Growth inhibition of human melanoma‐derived cells by 12‐O‐tetradecanoyl phorbol 13‐acetate

Abstract

In vitro growth of 6 human melanoma-derived cell lines was inhibited markedly by the phorbol-ester tumor promoter 12-O-tetradecanoyl phorbol 13-acetate (TPA), a potent activator of several isoforms of protein kinase C (PKC). Utilizing PKC isoform-specific antibodies in immunoblotting experiments, we found that the PKCα and PKC isoforms were expressed in all of the 6 melanoma cell lines tested, whereas the PKCβ isoform was expressed at detectable levels in only 2 of the 6 cell lines.

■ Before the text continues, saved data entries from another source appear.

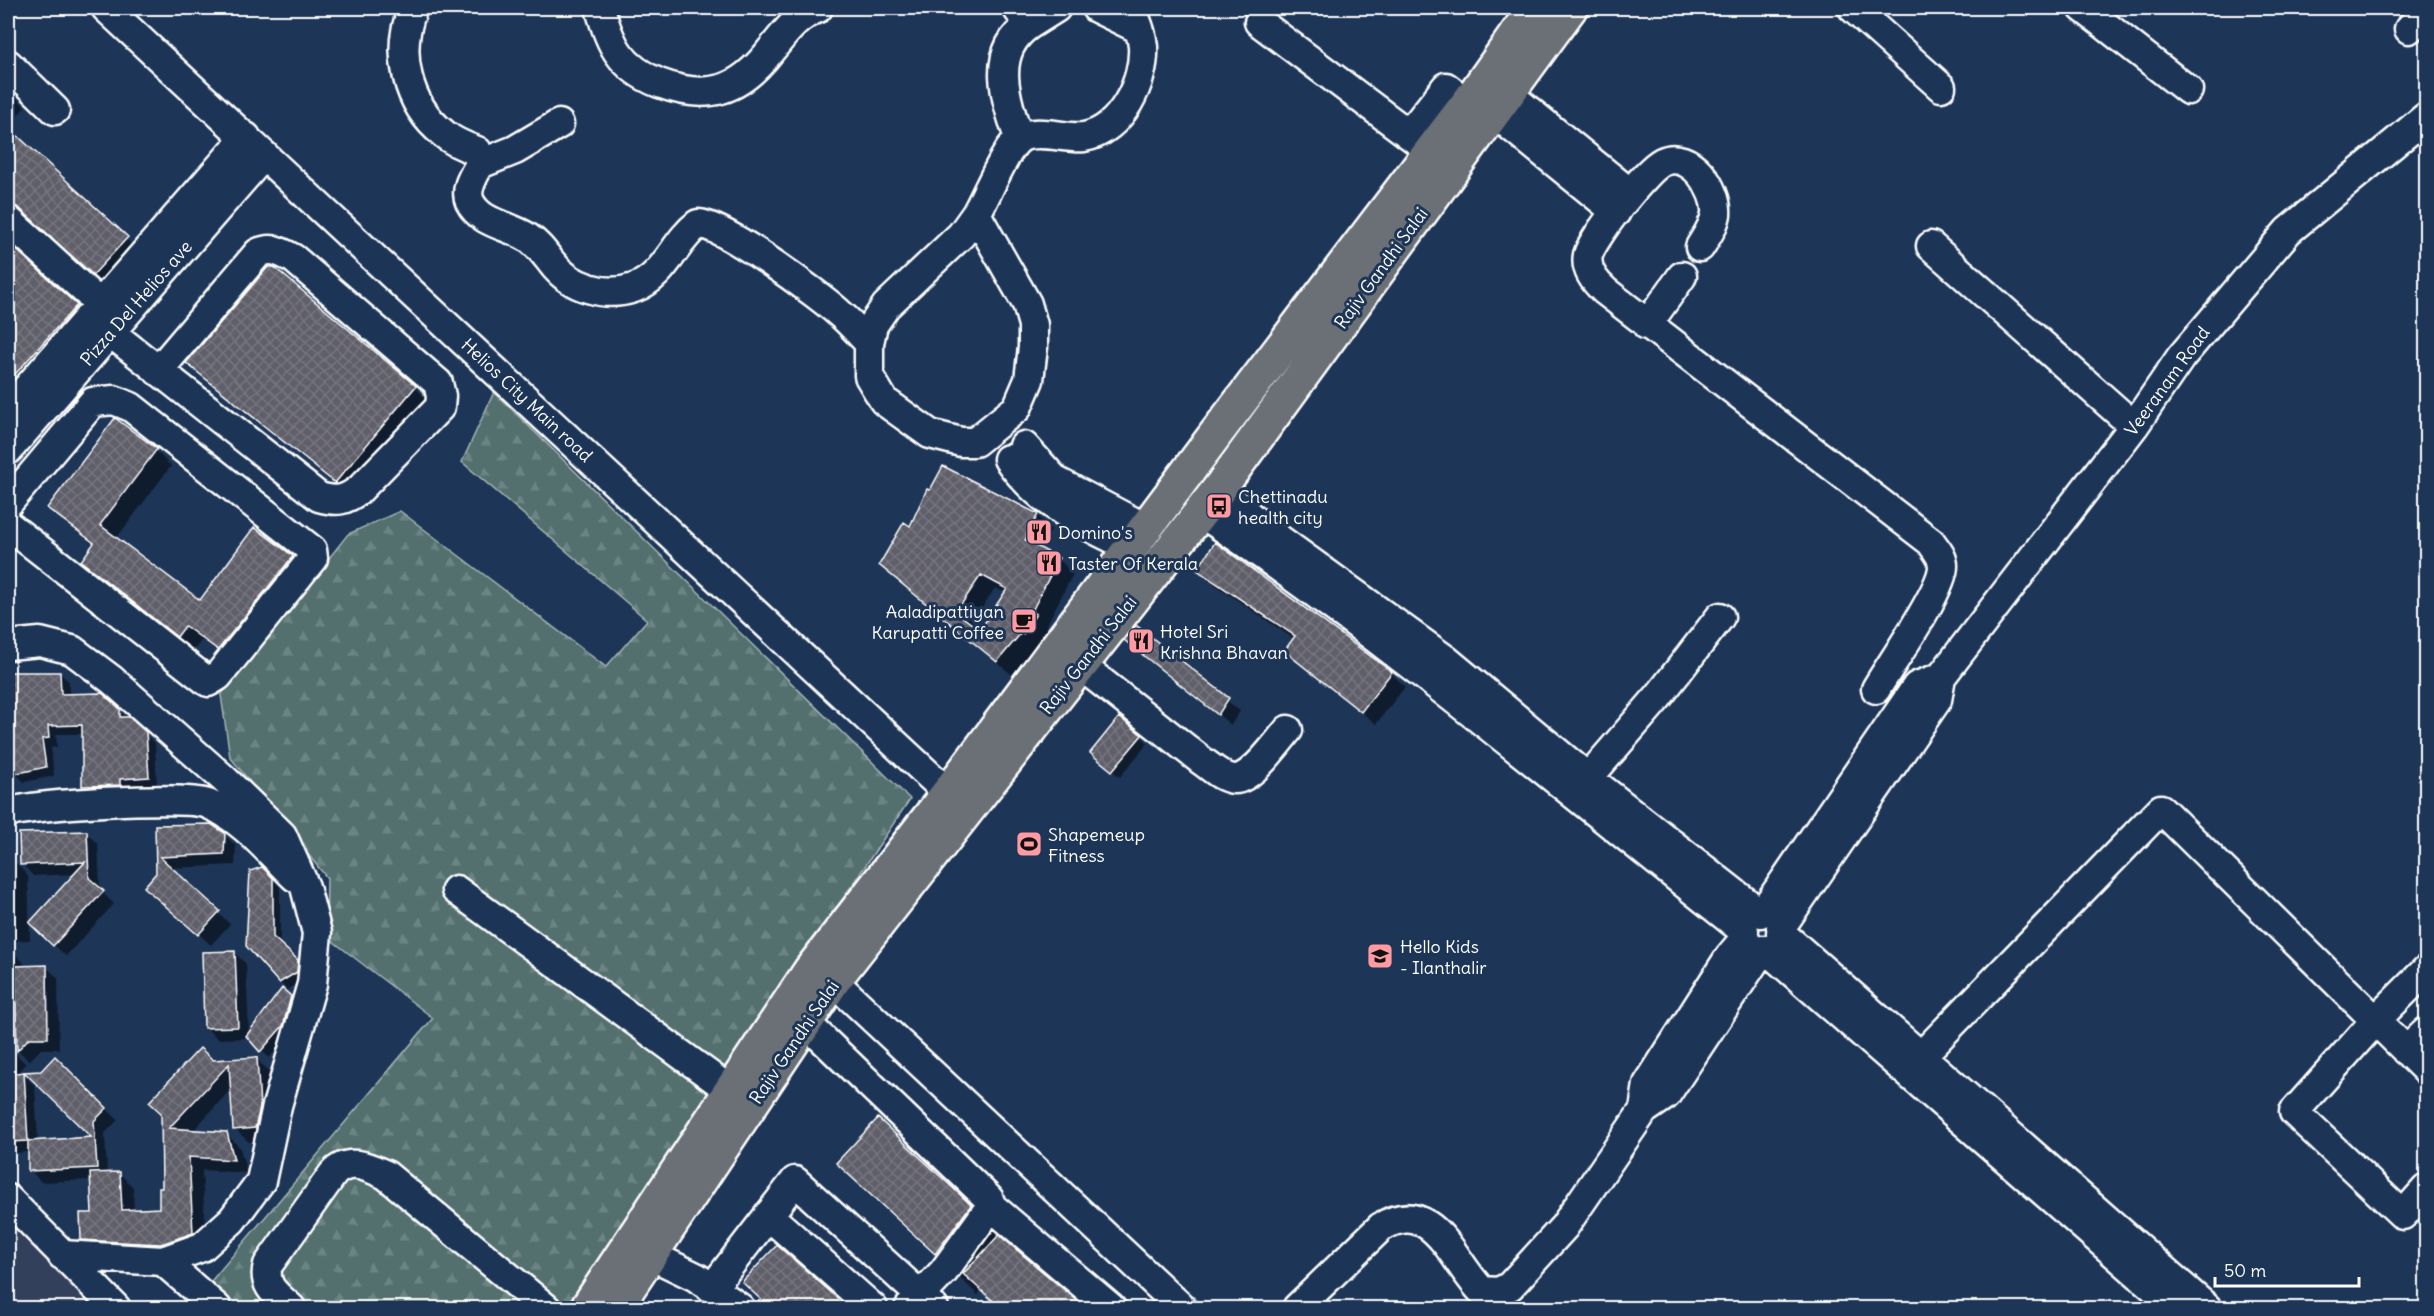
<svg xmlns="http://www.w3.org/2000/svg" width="2434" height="1316" font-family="Delius,sans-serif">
  <defs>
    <pattern id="forest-firs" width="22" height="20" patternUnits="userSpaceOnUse" patternTransform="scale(1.5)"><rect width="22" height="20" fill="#526f6e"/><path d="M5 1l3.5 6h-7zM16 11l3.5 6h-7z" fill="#6c8584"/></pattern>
    <pattern id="building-cross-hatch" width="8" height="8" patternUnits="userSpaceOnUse" patternTransform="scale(1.5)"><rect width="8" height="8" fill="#5f5e69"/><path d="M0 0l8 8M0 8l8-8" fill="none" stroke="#777680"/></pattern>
  </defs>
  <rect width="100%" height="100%" fill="#1d3557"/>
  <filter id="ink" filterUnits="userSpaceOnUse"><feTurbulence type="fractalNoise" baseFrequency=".0167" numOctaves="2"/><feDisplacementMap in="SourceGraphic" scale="12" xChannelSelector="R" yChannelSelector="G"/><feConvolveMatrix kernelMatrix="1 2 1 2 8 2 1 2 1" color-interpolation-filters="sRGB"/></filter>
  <g filter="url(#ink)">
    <path fill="#31415c" d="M8,1200L108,1308H8Z"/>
    <path fill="url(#forest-firs)" stroke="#a8b7b6" stroke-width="1.5" d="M494,392L910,799L569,1308H234L207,1286L433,1018L326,936L327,878L230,757L221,695L348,534L400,511L606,667L647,620L462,462Z"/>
    <path fill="#0007" fill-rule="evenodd" d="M8,81L11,92L25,107L8,126Z
      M14,135L142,254L109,289L36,223L20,219L11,225L8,239V142Z
      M8,242L91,321L8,416Z
      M188,363L415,387L430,402L351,498Z
      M116,420L156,451L171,466L116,539L200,602L255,529L308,573L234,664L202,640L193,651L98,577L83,561L95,546L49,508Z
      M1037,515L1051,530L1041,550L1059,559L1073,574L1046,626L1049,630L1038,647L1036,646L1012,675L881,565L911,529ZM995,588L1006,593L981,632L971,625Z
      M1198,569L1391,673L1405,687L1376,724L1286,651L1294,639L1212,583Z
      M1137,627L1240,711L1231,725L1126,640Z
      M60,673L69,682V695L119,710L155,743L157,786L128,787L93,795L83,786V734H56L57,747L51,748L54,776L24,782L15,772H8V674Z
      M1141,736L1148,743L1120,777L1099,760Z
      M157,827L224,834L236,846L235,865L170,868L230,924L211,945L158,898Z
      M86,832L98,844L100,890L114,904L66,956L42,934L76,874L33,876L22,864Z
      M8,864H17L28,876L30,940L8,941Z
      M262,869L280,887V945L305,969L304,979L287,990L280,982Z
      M8,947L24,963L21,967H46L58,978L59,1049H41L29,1061L18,1050L16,972L8,982Z
      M235,953L246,964L249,1035L290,997L298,1005L290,1033L269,1058L250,1038L218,1039L206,1028Z
      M8,1046L26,1064L16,1075L23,1074L35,1086L38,1142L94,1139L41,1072L55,1058L118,1120L105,1133L107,1174H120L133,1187L134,1211L161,1210L164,1189L163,1114L213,1061L256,1059L270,1072L273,1121L269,1141L249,1142L235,1129L232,1088L192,1132L227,1134L240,1148L247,1173L202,1170L206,1246L96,1253L82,1239L94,1214L92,1180L41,1182L30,1170L29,1152L10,1153L8,1151Z
      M878,1120L1009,1245L1084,1308H1000L982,1290L978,1295L839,1163Z
      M777,1247L846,1308H770L744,1282Z"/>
    <path fill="url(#building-cross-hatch)" stroke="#fff" stroke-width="1.5" fill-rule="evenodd" d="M8,127L128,237L93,275L19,208L8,204Z
      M8,242L77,305L8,382Z
      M268,267H274L416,386L335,483L186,363Z
      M115,418L157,449L100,525L200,600L254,527L293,556L218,650L185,626L177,637L81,561L94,543L47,508Z
      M943,466L1038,514L1025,540L1059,558L1032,611L1036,614L1023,634L1021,633L997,662L879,565L904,522L910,526L927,489L930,490ZM981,575L1007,589L980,630L956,612Z
      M1215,542L1392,672L1361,712L1284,651L1295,636L1197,570Z
      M1136,625L1229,698L1218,715L1124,640Z
      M8,672H60L61,694L102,693L120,709V717H129L146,732L149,777L120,779V785L82,786V725L48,726L49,738L42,739L46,767L14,774L13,750H8Z
      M1119,717L1142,735L1112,771L1090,753Z
      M211,824L225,833L224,854L160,857L220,911L198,935L144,887L156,873L155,825Z
      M87,831L89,878L104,891L53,946L29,923L85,862L20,865L19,833Z
      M262,867L273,878V937L298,960L297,972L279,983L246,946L250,871Z
      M235,951L238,1027L204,1028L202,952Z
      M47,965L48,1038H29L17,1051L15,966Z
      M282,988L291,996L283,1026L260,1052L246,1036Z
      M200,1048L213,1060L257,1057L260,1107L255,1128L233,1130L229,1064L169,1128L227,1132L234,1160L189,1157L193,1233L161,1244L81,1240L80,1213H92L90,1173L120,1172L122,1210L159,1208V1188H162L161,1113L149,1102Z
      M55,1056L107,1108L94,1121L97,1168L28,1171V1141L91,1137L24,1072L41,1071Z
      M24,1072L28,1141L8,1142V1074Z
      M878,1118L971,1205L935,1254L836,1163Z
      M999,1235L1086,1308H1001L963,1274Z
      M777,1245L849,1308H770L742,1282Z"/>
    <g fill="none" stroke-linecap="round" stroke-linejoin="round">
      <defs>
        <path id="minor" d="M106,8L948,793
          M413,8C395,51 406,104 444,134C453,142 466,147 477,151L480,164C474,175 464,189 470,202C481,224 508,225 527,237C538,244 544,253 552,263C570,287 605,298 634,288C665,277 674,242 698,224C718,221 821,296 839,313C850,322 859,333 869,343
          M600,8C610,45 621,68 659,83C707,101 739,92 771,50C786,32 796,17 818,8
          M1017,8L1029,25C989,52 1006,100 1019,138
          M1096,8L1139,29
          M1853,8L1941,87
          M2083,8L2188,90
          M1259,22L1431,151
          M1029,25L1056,8
          M2409,29L2426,11
          M8,64L55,110
          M1491,80L1630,193
          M1476,98L1616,212
          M1409,134L1446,87L1468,104
          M480,164L515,150L559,124
          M976,214L961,235L886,306L873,325L869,343V376L884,401L930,434L961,442H975L1017,408L1029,380L1033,347V325L1027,304L976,214C986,197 1006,147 1020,138C1036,128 1065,139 1084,137C1121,131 1145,81 1143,47C1142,33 1136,20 1131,8
          M8,220L100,304
          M1931,246L2134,426
          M1700,247C1706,237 1714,226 1716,214C1718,190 1690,148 1662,162C1645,171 1593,237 1588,255C1585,269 1595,282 1605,291L1931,542C1936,550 1943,556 1943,566C1943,590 1890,665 1876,689
          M1647,325L1682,276
          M111,333L319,497C337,502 345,501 360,489L440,407L441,396L438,383L294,259C281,252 272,246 258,253L158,371
          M8,410L246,137
          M1024,446L1056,481L1145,528
          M8,450L264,155
          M1008,459C1039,503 1083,525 1131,547
          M1219,489L1261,526L1445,659L1588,778L1760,913
          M8,503L93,402L114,400L131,407L312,550L313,558L218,676L208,682L8,525
          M1200,512C1390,640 1565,789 1744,931
          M8,645L40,642L72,650L112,680L223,778L282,835L305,887L317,933L312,984L277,1106L261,1181L232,1220L202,1247L163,1261L62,1255
          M1080,665L1202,761C1212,768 1222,778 1234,779C1250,781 1278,742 1288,730
          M1588,778L1658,697L1720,617
          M8,813C30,804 186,795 208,804C242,818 269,852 295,877
          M456,890L731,1091
          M1763,912L1917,686L1941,677
          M1781,927L1937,700L1941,677L2134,426L2181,357L2288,231L2426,117
          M1781,933L2207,1308
          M1767,950L2177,1308
          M2426,970L2375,1021L2294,1112L2403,1215L2426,1189
          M833,981L1182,1308
          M806,1023L989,1199L991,1206L1111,1308
          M2406,1051L2426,1032
          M1921,1056L2161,809L2426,1070
          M1644,1110L1648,1084L1730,956L1745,938
          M8,1199L116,1308
          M768,1215L873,1308
          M630,1245L696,1277L740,1308
          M163,1261L217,1308
          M713,1287L795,1181L934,1308
          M291,1308C277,1295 262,1286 268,1265L333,1174C348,1157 368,1167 386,1175L546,1308
          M909,1308L944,1271L991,1206
          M1297,1308L1381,1227C1433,1195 1452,1261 1482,1291L1499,1292L1510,1286L1564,1227L1644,1110L1666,1095L1762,950"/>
        <path id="major" d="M587,1308L810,971L948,793L1218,431L1473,96L1535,8
          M615,1308L833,981L1219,489L1570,8"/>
      </defs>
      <use href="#minor" stroke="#fff" stroke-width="33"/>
      <use href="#major" stroke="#fff" stroke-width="38"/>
      <use href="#minor" stroke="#1d3557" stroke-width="28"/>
      <use href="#major" stroke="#6a7074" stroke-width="33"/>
    </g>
  </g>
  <defs>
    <symbol id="bus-square" viewBox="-11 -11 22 22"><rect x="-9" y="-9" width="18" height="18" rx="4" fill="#ff9aa2" stroke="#1d3557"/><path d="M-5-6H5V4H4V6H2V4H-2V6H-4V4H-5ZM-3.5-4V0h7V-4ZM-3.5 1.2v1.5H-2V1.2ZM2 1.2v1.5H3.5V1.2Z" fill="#111"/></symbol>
    <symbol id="restaurant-square" viewBox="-11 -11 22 22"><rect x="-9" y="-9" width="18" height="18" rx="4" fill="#ff9aa2" stroke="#1d3557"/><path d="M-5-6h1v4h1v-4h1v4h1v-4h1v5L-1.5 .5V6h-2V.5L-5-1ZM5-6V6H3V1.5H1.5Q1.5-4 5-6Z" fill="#111"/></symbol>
    <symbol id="cafe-square" viewBox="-11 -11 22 22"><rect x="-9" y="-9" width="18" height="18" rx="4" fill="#ff9aa2" stroke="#1d3557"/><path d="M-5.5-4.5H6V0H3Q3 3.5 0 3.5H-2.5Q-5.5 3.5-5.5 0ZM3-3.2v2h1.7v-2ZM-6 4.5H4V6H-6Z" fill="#111"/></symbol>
    <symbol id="stadium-square" viewBox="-11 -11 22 22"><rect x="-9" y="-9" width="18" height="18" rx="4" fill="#ff9aa2" stroke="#1d3557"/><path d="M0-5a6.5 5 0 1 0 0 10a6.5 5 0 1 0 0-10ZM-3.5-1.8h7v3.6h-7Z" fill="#111"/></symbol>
    <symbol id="school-square" viewBox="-11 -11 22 22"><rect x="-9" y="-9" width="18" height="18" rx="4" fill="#ff9aa2" stroke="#1d3557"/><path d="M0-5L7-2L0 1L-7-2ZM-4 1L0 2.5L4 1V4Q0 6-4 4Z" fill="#111"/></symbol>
  </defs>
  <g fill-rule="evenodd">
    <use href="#bus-square" x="1204" y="491" width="30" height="30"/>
    <use href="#restaurant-square" x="1024" y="517" width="30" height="30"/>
    <use href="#restaurant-square" x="1034" y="548" width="30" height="30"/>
    <use href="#cafe-square" x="1009" y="606" width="30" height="30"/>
    <use href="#restaurant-square" x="1126" y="626" width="30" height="30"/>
    <use href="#stadium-square" x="1014" y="829" width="30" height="30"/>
    <use href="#school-square" x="1365" y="941" width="30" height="30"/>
  </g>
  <g text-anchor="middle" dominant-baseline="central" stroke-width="6" stroke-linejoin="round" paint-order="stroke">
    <g font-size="18" fill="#fff" stroke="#1d3557">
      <text transform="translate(1381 268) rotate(-54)">Rajiv Gandhi Salai</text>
      <text transform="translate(136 303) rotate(-49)">Pizza Del Helios ave</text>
      <text transform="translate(2167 381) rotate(-54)">Veeranam Road</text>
      <text transform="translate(527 400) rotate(43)">Helios City Main road</text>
      <text transform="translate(1088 655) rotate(-52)">Rajiv Gandhi Salai</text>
      <text transform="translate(794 1042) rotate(-56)">Rajiv Gandhi Salai</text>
    </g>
    <g font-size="18" fill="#fff" stroke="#1d3557" text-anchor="start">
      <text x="1238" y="496">Chettinadu<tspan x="1238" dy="21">health city</tspan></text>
      <text x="1058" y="532">Domino's</text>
      <text x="1068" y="563">Taster Of Kerala</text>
      <text x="1004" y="611" text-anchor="end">Aaladipattiyan<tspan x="1004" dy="21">Karupatti Coffee</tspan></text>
      <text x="1160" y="631">Hotel Sri<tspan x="1160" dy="21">Krishna Bhavan</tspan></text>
      <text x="1048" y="834">Shapemeup<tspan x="1048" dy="21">Fitness</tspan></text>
      <text x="1400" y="946">Hello Kids<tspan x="1400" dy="21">- Ilanthalir</tspan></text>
    </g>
  </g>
  <rect width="2434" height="1316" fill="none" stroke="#1d3557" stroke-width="30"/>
  <rect x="15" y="15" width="2404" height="1286" fill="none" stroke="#fff" stroke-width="2" filter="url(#ink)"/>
  <path d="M2215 1277v9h144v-9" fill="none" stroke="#ffffff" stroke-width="3"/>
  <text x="2224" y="1277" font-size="18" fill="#ffffff" stroke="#1d3557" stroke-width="4.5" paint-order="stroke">50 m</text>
</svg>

The SK-Mel-173 melanoma cell line, which had relatively high levels of PKCβ mRNA and protein expression, and which was also the most sensitive to cell growth inhibition by TPA, was used to isolate clones whose growth was less inhibited by TPA. Immunoblotting experiments revealed that in parental SK-Mel 173 cells PKCβ was rapidly down-regulated to below detectable levels after treatment for 48 hr with TPA, but that in TPA-resistant variant clones there was negligible down-regulation of PKCβ by TPA. On the other hand, treatment of parental and TPA-resistant SK-Mel 173 cells with TPA led to partial down-regulation of PKCα in both cell lines. Total PKC enzyme activity was also greater in TPA-resistant cells than in parental SK-Mel 173 cells. Our results show that TPA might inhibit the growth of melanoma cells by causing down-regulation of specific isoforms of PKC that are required to maintain the growth of these cells.